Personel Satuan Reserse Narkoba Polrestabes Medan melumpuhkan seorang pengedar narkotika jenis sabu berinisial ARN (55) di bantaran rel kereta api (KA) Tembung, Senin (4/5/2026). Tersangka ditembak karena melakukan perlawanan saat hendak ditangkap. Dari tangan pelaku, petugas menyita sabu seberat 100,40 gram serta uang tunai Rp1.040.000 yang diduga hasil penjualan narkoba.
Kasatresnarkoba Polrestabes Medan, Kompol Rafli Yusuf Nugraha, SH, SIK, MIP, mengatakan tindakan tegas terukur dilakukan karena pelaku melawan dan mencoba menyerang petugas saat proses penangkapan.
“Pelaku merupakan pengedar yang beroperasi di bantaran rel KA Tembung.
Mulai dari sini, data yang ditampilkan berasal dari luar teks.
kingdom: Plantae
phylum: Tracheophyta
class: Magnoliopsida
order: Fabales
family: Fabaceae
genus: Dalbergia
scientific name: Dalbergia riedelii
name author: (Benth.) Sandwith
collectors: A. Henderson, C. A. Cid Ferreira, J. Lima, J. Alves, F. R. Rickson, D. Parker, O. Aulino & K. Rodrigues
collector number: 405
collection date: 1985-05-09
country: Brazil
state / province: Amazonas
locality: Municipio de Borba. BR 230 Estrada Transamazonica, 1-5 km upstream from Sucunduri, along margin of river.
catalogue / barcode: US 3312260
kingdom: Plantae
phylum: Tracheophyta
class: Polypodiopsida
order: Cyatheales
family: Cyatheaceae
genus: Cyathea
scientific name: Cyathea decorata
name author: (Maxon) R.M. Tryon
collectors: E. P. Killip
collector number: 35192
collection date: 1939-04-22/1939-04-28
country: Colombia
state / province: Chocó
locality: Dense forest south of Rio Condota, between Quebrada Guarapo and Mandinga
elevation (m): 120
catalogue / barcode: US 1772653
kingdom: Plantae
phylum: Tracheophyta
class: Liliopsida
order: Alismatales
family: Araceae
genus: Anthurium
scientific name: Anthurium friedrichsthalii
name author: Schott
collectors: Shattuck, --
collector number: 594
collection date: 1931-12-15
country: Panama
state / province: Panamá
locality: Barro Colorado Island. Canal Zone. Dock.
Saat ditangkap, yang bersangkutan melakukan perlawanan sehingga petugas mengambil tindakan tegas terukur,” ujarnya, Rabu (6/5/2026).
Rafli menambahkan, ARN merupakan residivis kambuhan yang telah delapan kali menjalani hukuman penjara dalam berbagai kasus, mulai dari pencurian hingga tindak pidana lainnya.
“Yang bersangkutan adalah residivis dan sudah delapan kali dipenjara,” tambahnya.
Saat ini, Satresnarkoba Polrestabes Medan masih melakukan pengembangan untuk mengungkap jaringan pelaku, termasuk memburu pemasok sabu dan pihak lain yang diduga terlibat.
“Kami terus mengembangkan kasus ini. Sesuai arahan Kapolrestabes Medan, tidak ada ruang sekecil apa pun bagi pelaku narkoba. Negara tidak boleh kalah dari mereka yang merusak generasi bangsa,” tegasnya.